The entire culture reactor is shaken to mix the contents. This requires the application of a completely different technology and hence the designer has to come up with a completely different solution to the problem. Procedural facilities in cleanroom settings are subject to strict requirements. Technical know-how alone is not sufficient; the technician also requires profound microbiological knowledge.
The integration of bioprocess engineering into the process and the bachelor’s course in environmental technology is an important step, said Dr. Kilian Hennes because this strengthens the field of biotechnology at Constance University of Applied Sciences. The engineering and natural sciences are complemented with aspects from the fields of microbiology, genetic engineering, bioprocess kinetics, bioreactors, sterile technology and biochemical sensor technology. This means that seminal process and environmental technology courses are well adapted to the rapid developments in modern biology; and it also means that engineers from the University of Applied Sciences with an understanding of biotechnology are sought-after experts.

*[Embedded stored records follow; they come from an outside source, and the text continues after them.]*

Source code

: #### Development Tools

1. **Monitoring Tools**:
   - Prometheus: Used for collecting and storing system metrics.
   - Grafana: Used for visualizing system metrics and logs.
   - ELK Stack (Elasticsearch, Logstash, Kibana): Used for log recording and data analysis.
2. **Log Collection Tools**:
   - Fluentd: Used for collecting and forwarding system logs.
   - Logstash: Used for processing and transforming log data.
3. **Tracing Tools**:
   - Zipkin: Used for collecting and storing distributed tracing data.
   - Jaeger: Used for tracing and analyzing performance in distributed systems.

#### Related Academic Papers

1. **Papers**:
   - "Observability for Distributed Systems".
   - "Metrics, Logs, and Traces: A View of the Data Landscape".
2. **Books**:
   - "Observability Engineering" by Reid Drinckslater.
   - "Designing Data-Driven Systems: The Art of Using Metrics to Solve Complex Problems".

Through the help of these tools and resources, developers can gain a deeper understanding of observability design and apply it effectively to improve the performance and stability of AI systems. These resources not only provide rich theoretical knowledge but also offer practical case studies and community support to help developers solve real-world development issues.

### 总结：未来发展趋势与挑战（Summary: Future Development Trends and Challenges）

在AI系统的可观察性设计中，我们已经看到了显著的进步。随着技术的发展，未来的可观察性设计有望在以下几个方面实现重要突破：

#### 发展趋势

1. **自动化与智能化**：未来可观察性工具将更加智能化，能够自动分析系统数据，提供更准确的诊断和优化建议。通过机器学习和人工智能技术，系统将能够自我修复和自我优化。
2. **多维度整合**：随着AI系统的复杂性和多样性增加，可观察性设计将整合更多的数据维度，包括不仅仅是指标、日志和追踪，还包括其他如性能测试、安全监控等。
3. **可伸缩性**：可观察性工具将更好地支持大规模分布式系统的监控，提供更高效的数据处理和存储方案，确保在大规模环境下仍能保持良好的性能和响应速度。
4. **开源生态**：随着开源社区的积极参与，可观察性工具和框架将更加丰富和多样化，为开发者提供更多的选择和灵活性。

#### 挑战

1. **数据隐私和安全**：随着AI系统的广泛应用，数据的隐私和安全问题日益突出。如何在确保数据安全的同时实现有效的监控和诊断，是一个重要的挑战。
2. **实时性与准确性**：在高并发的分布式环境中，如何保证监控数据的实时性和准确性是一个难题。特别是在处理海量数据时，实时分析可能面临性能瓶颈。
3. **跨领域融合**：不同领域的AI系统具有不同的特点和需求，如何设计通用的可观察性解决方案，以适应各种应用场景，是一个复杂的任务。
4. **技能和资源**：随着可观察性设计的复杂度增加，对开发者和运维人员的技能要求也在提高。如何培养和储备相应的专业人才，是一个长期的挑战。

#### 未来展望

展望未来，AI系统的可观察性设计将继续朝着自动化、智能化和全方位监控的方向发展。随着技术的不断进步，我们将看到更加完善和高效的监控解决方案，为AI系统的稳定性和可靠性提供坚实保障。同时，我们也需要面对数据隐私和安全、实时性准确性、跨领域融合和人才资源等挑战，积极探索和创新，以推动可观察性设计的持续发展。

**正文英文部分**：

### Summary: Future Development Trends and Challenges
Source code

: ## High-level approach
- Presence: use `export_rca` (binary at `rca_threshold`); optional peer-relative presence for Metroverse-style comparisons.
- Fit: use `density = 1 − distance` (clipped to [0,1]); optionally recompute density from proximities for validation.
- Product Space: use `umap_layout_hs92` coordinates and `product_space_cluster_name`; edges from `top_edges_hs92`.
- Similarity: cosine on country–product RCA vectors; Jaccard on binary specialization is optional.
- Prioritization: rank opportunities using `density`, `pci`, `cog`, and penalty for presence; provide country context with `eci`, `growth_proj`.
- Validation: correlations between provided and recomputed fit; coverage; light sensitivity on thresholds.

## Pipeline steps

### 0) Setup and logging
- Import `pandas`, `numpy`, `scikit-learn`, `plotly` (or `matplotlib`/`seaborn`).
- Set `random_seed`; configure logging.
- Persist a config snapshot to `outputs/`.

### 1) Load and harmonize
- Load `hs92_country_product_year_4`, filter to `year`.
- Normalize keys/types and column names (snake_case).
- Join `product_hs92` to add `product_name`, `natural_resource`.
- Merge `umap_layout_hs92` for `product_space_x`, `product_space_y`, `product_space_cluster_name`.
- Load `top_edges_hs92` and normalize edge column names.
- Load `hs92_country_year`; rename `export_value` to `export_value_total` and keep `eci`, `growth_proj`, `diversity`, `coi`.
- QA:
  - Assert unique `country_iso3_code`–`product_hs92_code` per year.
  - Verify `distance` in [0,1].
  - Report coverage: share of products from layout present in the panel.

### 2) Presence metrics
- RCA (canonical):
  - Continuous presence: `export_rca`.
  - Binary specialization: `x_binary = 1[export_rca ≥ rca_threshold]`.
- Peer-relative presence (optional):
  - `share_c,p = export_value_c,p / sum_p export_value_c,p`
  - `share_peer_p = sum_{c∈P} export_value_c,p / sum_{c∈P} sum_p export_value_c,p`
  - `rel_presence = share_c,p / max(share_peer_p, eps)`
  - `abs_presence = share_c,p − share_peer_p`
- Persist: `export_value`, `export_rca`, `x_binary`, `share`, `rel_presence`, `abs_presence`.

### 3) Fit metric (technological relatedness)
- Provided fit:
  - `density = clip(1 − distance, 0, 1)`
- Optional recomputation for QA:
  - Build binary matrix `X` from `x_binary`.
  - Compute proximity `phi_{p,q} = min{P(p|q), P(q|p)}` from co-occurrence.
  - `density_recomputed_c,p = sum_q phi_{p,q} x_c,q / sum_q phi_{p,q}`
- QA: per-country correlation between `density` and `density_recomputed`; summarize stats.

Dr. Kilian Hennes has in the meantime sold his analysis laboratory in order to tackle new challenges and new responsibilities. Besides his teaching activities, he has established his “Agency for Industrial Hygiene Management” and audits and advises laboratories and production departments in the pharmaceutical and medical device sector. He also assesses quality management systems as sustainable hygiene policies improve product quality and safety.In addition, the microbiologist has also initiated a ProInno II research project, in which he works with the University of Constance on the development of a cell-based rapid test. “This is based on a very unusual idea and a pragmatic approach,” explains Dr. Kilian Hennes who considers it particularly important to work with Constance University, a mainly basic research-based university, and the University of Applied Sciences, which is an applied research-based university. He sees great potential in cooperative high-level research and development projects. However, the required organisational structures have to be developed first.